In the last two decades, advances in the field of transmission electron microscopy (TEM, and its scanning version STEM) have given us capabilities to probe the atomic arrangements, and electronic structures of nanomaterials at an unprecedented level. However, materials property measurements such as optical properties, are at much larger length scale due to the limitations of the source wavelength. As a result, there is scale gap to directly linking the materials properties and their atomic level structures.

In the case of fluorescent nanomaterials, current understanding of their optical properties relies largely on the optical measurement methods from either ensemble of materials or from few single particles. As most of nanomaterial synthesis, in reality, has limited uniformity, characterization of the fluorescent nanomaterial structure-property relationship using such types of optical methods only is insufficient.

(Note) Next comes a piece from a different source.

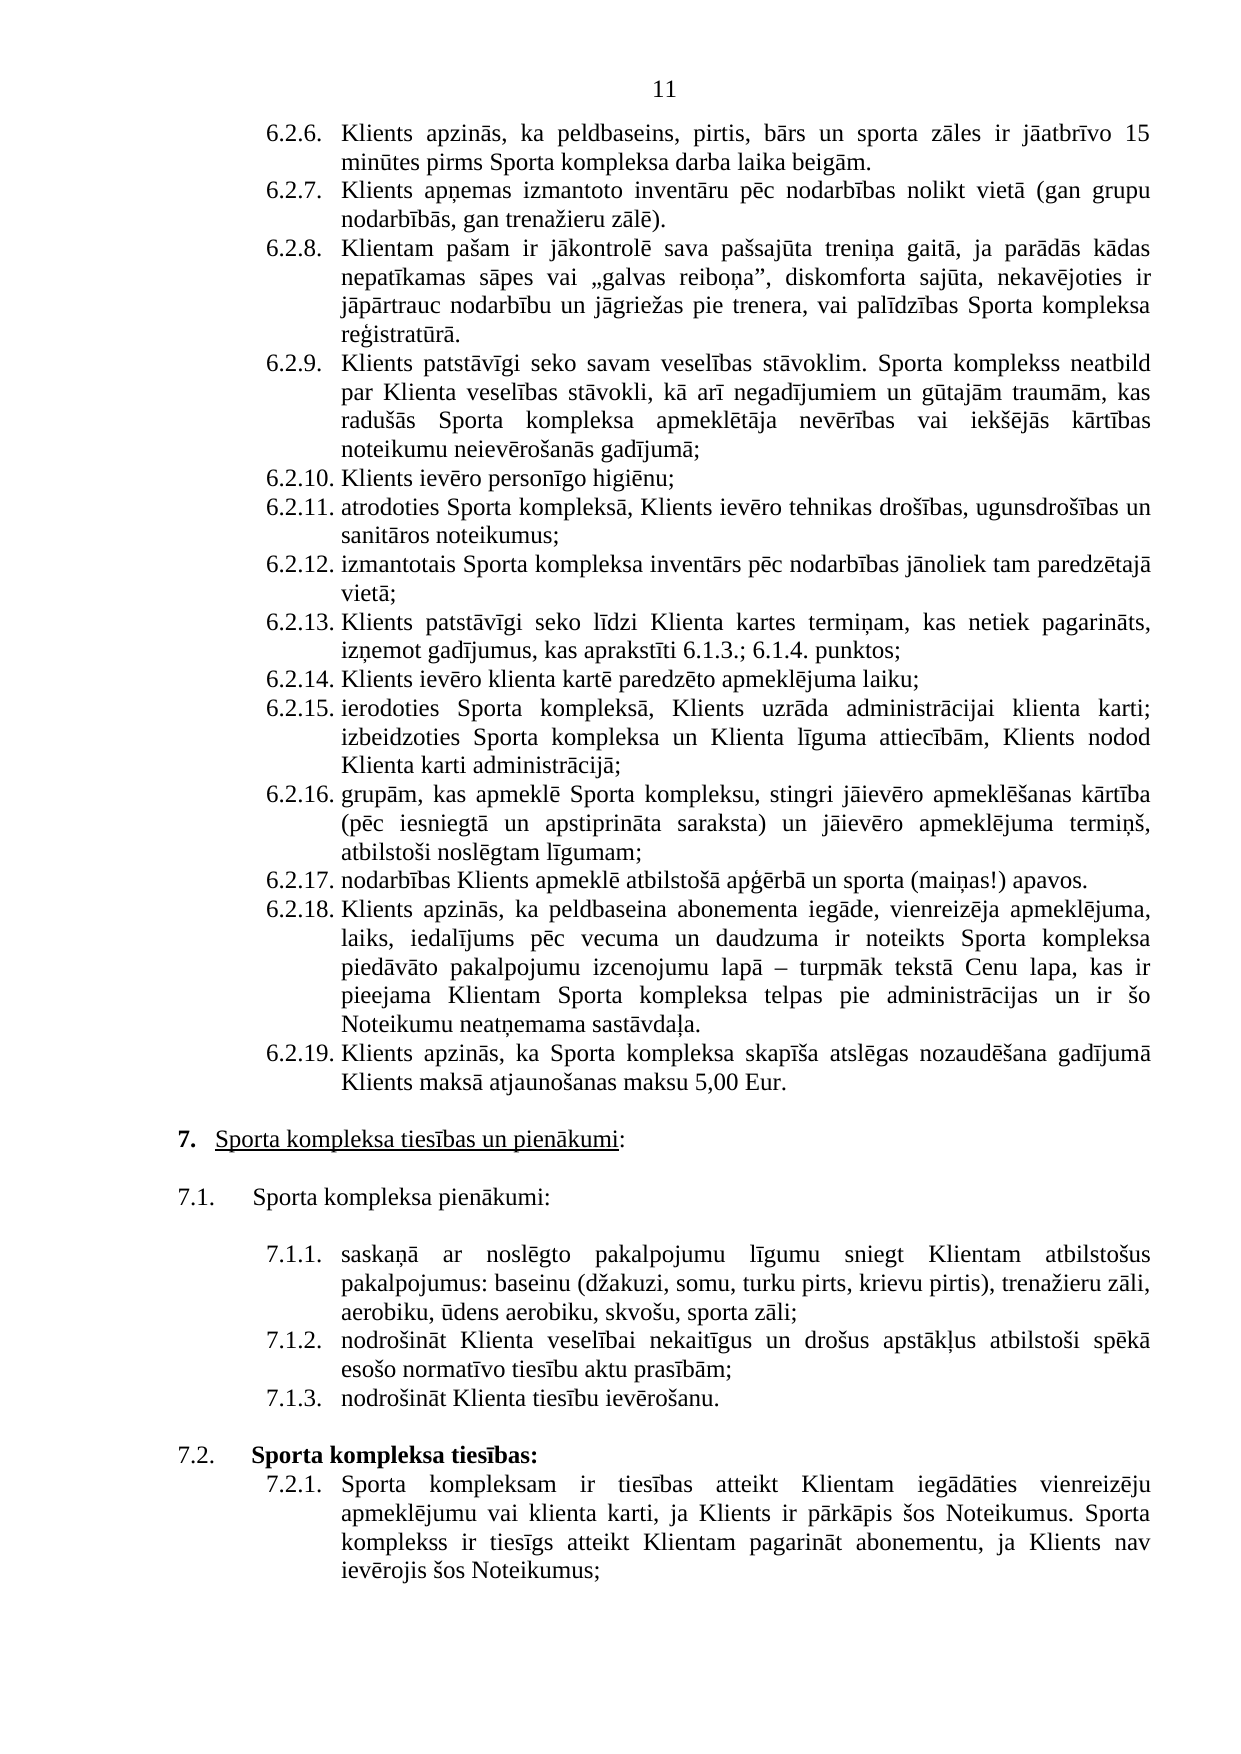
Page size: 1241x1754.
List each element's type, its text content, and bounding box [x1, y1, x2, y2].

To overcome the scale gap, we have developed a new method based on correlative transmission electron microscopy and photoluminescence (TEMPL) which allows a direct correlation of the fluorescence brightness and three-dimensional size and shape of individual nanoparticles. PL provides optical information with exquisite energy resolution, and TEM provides structural information with exquisite spatial resolution. Unsupervised machine learning (ML), using generalized 3D shape descriptors, is used to analyse correlations between the PL brightness and 3D shape of fluorescent particles. Our methodology has been demonstrated on fluorescent nanodiamond particles (FND) containing light-emitting nitrogen vacancy centers (NV). The FND particle size, shape and surface treatment effects have been explored using this new method to reveal previously not known properties.

Lastly, I would also touch upon on our other recent machine-learning based cryo-TEM imaging method to understand the colloidal behaviour of nanodiamond materials in aqueous and biological relevant environment. The understanding of complex aggregation behaviour is currently still lacking but such behaviour is critical in biomedical and catalysis applications.

Biography

Shery Chang is Associate Director of the Electron Microscope Unit at the Mark Wainwright Analytical Centre (MWAC) and Associate Professor in the School of Materials Science and Engineering at the University of New South Wales (UNSW), Sydney, Australia. She brings a wealth of international experience, having previously worked in leading electron microscopy research institutes in the USA and Europe, including Arizona State University and the Ernst Ruska-Centre at Forschungszentrum Jülich, Germany. Shery earned her Ph.D. in Materials Science from the University of Cambridge, UK.

Her research combines the power of machine learning with advanced correlative transmission electron microscopy to reveal the atomic scale mechanism in novel fluorescent and ferroic materials. Through this newly developed approach, she is pushing the boundaries of conventional electorn microscopy that enables innovations in sensing, electronics, and quantum technologies.